Seltsame Taubheit.
Nach zehn Stunden Arbeit in fremden Territorien. Eine nicht allzu bekannte Müdigkeit wohnt nach solchen Tagen in den Schläfen. Und verführt einen zum Schlaf. Zum schnellen Schlaf, der lockt und zugleich bricht, denn da ist wieder dieser frühe Morgen, dem man wach begegnen muss. Wie einem Ungetier. Aber es ist gut so, ein wenig zumindest. Manchmal, jetzt gerade. Es heißt immer, wenn man tätig ist (zum Beispiel so zehn Stunden am Tag, ohne Pause, in fremden Hallen) schwirren die Zartheitsgedanken und alles was da
ein Rästel/
eine Nostalgie/
eine Trauer/
eine Überhöhung/
eine Apotheose der Geborgenheit/
hervorrufen könnte nicht mehr allzu unmittelbar und schutzlos durch eigene Fasern, Haut und Adern. Ein schöner Gedanke, die Abwesenheit dieser drängenden Gefühle. Zustände. Entscheidungen. Gefühl ist viel zu lapidar, nein es sind diese Entscheidungen, die mit einem verwachsen sind, die einen umtreiben. Diese Entscheidungen, die durch bestimmte zehn Stunden Tätigkeit ein wenig abgemildert werden. Jedoch verschwinden sie und die Gedanken niemals so ganz. Bei vielen Menschen mag dies anders sein, das muss man sich leider eingestehen. Sie scheinen ihre (mentalen) Umgebungen ständig neu zu sondieren. Ihre Empfindungen und Entscheidungen sind eher fließend als allzu sehr verhaftend in einem Zentrum, einer bestimmten Art der Sicht der Dinge (und Menschen). Vielleicht ist man zu sehr anmaßend dies zu beurteilen, aber irgendwie glaubt man schon zu wissen: da ist ein Ungleichgewicht.
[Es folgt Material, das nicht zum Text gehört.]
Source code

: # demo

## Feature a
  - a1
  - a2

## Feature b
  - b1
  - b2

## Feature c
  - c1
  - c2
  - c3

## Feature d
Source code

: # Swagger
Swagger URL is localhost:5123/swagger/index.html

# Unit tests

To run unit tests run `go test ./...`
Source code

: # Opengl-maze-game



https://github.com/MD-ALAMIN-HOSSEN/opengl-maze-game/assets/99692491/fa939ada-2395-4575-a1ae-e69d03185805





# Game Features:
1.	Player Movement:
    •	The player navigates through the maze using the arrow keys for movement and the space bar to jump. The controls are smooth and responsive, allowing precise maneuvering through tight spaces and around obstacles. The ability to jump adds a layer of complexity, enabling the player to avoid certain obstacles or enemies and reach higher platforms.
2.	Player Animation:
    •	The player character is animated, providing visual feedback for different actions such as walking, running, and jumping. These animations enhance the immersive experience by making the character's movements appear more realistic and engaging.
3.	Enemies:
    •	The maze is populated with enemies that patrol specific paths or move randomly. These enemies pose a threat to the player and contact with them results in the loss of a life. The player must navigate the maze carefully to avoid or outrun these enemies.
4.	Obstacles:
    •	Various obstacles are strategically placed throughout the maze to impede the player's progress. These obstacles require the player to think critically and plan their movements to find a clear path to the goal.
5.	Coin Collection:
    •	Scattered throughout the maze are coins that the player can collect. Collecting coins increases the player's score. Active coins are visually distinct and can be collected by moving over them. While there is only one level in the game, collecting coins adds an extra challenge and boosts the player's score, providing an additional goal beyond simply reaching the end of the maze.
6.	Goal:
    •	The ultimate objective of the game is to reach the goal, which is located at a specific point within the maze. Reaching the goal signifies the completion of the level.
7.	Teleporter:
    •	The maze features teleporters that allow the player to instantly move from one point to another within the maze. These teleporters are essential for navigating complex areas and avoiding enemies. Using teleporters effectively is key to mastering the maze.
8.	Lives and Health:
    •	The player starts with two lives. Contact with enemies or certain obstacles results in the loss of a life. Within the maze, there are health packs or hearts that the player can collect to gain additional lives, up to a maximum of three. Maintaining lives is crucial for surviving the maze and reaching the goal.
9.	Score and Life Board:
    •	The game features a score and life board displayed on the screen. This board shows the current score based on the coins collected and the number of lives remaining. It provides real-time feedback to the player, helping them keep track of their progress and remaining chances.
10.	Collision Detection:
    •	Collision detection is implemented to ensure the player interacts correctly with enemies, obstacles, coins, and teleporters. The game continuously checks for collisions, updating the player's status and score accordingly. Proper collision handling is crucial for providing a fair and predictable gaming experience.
Aber man konstituiert sich durch diese Mentalitäten zu der Person, die man ist. Das ist es, was einen ausmacht.
Schlicht und einfach.
Und dadurch doch auch so
unsagbar schwer.
(auch, wenn manchmal ein bisschen weniger hart, ein bisschen weniger intensiv nach diesen zehn Stunden Unterwegssein.)